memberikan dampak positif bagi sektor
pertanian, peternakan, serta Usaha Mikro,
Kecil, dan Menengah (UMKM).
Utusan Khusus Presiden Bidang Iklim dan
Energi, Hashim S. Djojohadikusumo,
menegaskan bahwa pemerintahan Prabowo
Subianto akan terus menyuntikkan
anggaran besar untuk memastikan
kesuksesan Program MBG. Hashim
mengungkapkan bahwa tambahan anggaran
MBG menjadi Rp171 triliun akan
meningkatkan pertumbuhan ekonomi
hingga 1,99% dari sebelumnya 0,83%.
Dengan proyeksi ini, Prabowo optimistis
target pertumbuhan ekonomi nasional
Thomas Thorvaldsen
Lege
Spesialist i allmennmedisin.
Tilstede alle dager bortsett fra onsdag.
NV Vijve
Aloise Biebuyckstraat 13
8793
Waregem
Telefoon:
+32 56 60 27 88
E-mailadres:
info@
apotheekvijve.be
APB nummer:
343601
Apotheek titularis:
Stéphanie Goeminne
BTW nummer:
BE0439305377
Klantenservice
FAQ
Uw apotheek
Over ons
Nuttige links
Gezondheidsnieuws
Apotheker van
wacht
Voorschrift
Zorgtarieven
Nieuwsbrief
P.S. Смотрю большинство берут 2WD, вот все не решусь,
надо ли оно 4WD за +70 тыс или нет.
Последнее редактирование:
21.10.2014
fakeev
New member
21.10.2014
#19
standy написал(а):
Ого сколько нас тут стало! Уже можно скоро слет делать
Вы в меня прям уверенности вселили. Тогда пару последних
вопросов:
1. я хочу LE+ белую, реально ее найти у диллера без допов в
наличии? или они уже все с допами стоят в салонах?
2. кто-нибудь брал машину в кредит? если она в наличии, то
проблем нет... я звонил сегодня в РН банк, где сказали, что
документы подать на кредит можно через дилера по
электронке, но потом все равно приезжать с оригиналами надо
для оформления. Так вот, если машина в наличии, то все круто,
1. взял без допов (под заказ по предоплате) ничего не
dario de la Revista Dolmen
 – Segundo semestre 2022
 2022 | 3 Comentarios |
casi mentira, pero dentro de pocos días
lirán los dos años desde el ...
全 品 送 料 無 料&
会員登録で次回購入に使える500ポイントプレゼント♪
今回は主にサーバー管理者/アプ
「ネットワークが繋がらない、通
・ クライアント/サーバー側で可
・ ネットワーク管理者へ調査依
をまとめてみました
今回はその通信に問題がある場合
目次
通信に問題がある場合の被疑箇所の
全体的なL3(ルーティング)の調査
= = = = =
TO DO: Whenever a line in the entries holds the word "допов", copy that line.

TASK OUTPUT:
1. я хочу LE+ белую, реально ее найти у диллера без допов в
1. взял без допов (под заказ по предоплате) ничего не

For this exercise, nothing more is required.